Charged Aerosol Detection: Instrument: Corona ultra RS (Thermo Scientific Dionex); detector filter: 4; power function: 1.00, 1.20 (hydrolyzed, unhydrolyzed samples); data acquisition rate: 10 Hz; nebulizer temperature: 12 °C, ambient (hydrolyzed, unhydrolyzed samples).
CAD uses nebulization to create aerosol droplets of nonvolatile and semivolatile analytes. The mobile phase evaporates in the drying tube, leaving analyte particles, which become charged in the mixing chamber. The charge is then measured by a femtoampere-level electrometer, providing reproducible, nanogram-level detection limits. The detector does not need to ionize analytes and does not require analytes to possess a chromophore. This detection approach has greater sensitivity and precision than evaporative light scattering and is less expensive to operate than a mass spectrometer.
Results and Discussion
For omega free fatty acid analysis of hydrolyzed oils, aliquots of the mixed EVOO samples containing corn oil (EVOO-1) and a combination of hazelnut oil and pomace oil (EVOO-2) were hydrolyzed according to the above method and analyzed by HPLC using a C30 solid-core column. Chromatogram peaks were normalized to the stearic acid peak (Figure 1), integrated, and subjected to targeted PCA analysis using percent peak area values. The power function of the charged aerosol detector was used to eliminate bias of nonlinear correlation between composition and concentration (with a nonlinear correlation, peak areas would change depending on the amount of sample injected).
The results of the PCA (Figure 2) show that hazelnut and corn oil adulteration were clearly detected. However, adulteration with pomace oil was not as evident. As pomace oil is produced using heat and solvents to remove residual oils from the remains of previous olive pressings and extractions, pomace oil will have a similar profile to olive oil, and this was consistent with the results of the chromatograms and PCA.
The same mixed oil and blend samples were diluted and analyzed directly using a solid core C18 column. HPLC chromatograms of the untreated samples were found to have significantly more peaks and more significant differences than the chromatograms of the hydrolyzed samples.
These triglyceride and diglyceride peaks were integrated and processed by targeted PCA. The results appeared to be better correlated between the original EVOO sample and the adulterated samples, with the adulteration of pomace oil particularly improved over the results using the hydrolyzed oil (Figure 3).

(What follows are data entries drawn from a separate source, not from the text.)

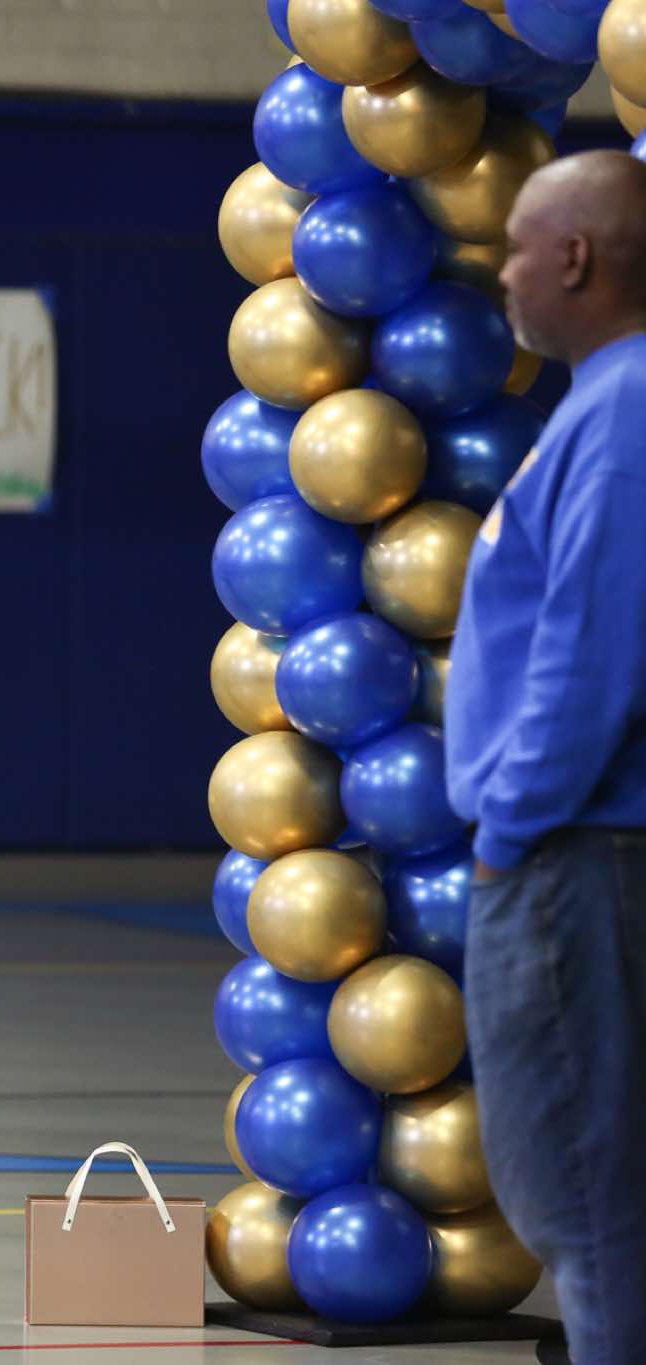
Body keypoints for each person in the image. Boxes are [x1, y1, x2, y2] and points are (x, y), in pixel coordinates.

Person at [447, 150, 646, 1365]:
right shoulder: (604, 400)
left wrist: (509, 832)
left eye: (514, 248)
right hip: (580, 849)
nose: (503, 274)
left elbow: (587, 658)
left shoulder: (623, 411)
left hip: (575, 855)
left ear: (572, 257)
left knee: (580, 1198)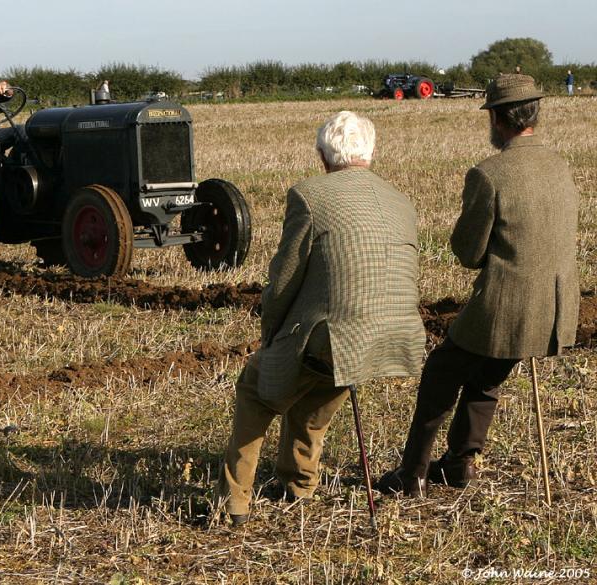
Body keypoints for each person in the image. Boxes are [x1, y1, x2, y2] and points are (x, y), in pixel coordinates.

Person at [215, 111, 426, 525]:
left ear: (321, 154)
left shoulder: (309, 196)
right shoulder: (400, 200)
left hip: (334, 335)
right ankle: (299, 484)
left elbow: (285, 277)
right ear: (371, 151)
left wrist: (271, 331)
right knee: (318, 388)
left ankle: (234, 503)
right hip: (393, 333)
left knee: (256, 390)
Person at [376, 74, 580, 497]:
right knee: (486, 378)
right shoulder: (561, 164)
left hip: (504, 307)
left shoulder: (489, 174)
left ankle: (412, 474)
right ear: (533, 114)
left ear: (498, 120)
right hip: (555, 309)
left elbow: (467, 253)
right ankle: (459, 463)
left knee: (439, 376)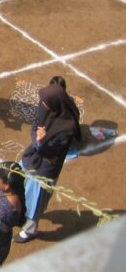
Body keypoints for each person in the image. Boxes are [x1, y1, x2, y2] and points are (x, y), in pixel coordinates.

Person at [15, 83, 81, 243]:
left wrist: (41, 141)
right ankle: (20, 213)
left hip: (44, 169)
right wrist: (37, 139)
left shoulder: (67, 128)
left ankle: (30, 230)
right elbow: (34, 126)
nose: (42, 104)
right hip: (32, 156)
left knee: (35, 199)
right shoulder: (44, 106)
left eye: (45, 102)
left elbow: (51, 153)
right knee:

This analysis approach presents a possible measure of quality based on the distance of the sample from the pomace oil reference point. The procedure was used to determine the quality of known and unknown olive oil samples (Figure 4). Two known, high quality EVOOs (EVOO-1 and EVOO-2) were found to have the greatest difference from pomace oil. A lower quality olive oil (OO), extracted from the remains of olives after EVOO is obtained, and two lower quality EVOO samples (EVOO-B and EVOO-C), were found to lie between these extremes.
Using a PCA approach based on data obtained using HPLC-CAD, adulteration of EVOOs with common vegetable oil adulterants could readily be determined. The unhydrolyzed sample preparation approach was found to be more effective than the base-catalyzed hydrolysis approach, reducing the complexity of sample preparation. This method may be combined within an integrated informatics, comprising LIMS, SDMS, and ELN, to provide the olive oil industry with a simple, robust, and automated approach for assessing product purity.
Khalil Divan is the senior director of global marketing for the food and beverage market in chromatography and mass spectrometry at Thermo Fisher Scientific. He works closely with regulatory bodies, method validation associations, and key opinion leaders to address the needs of the food and beverage community.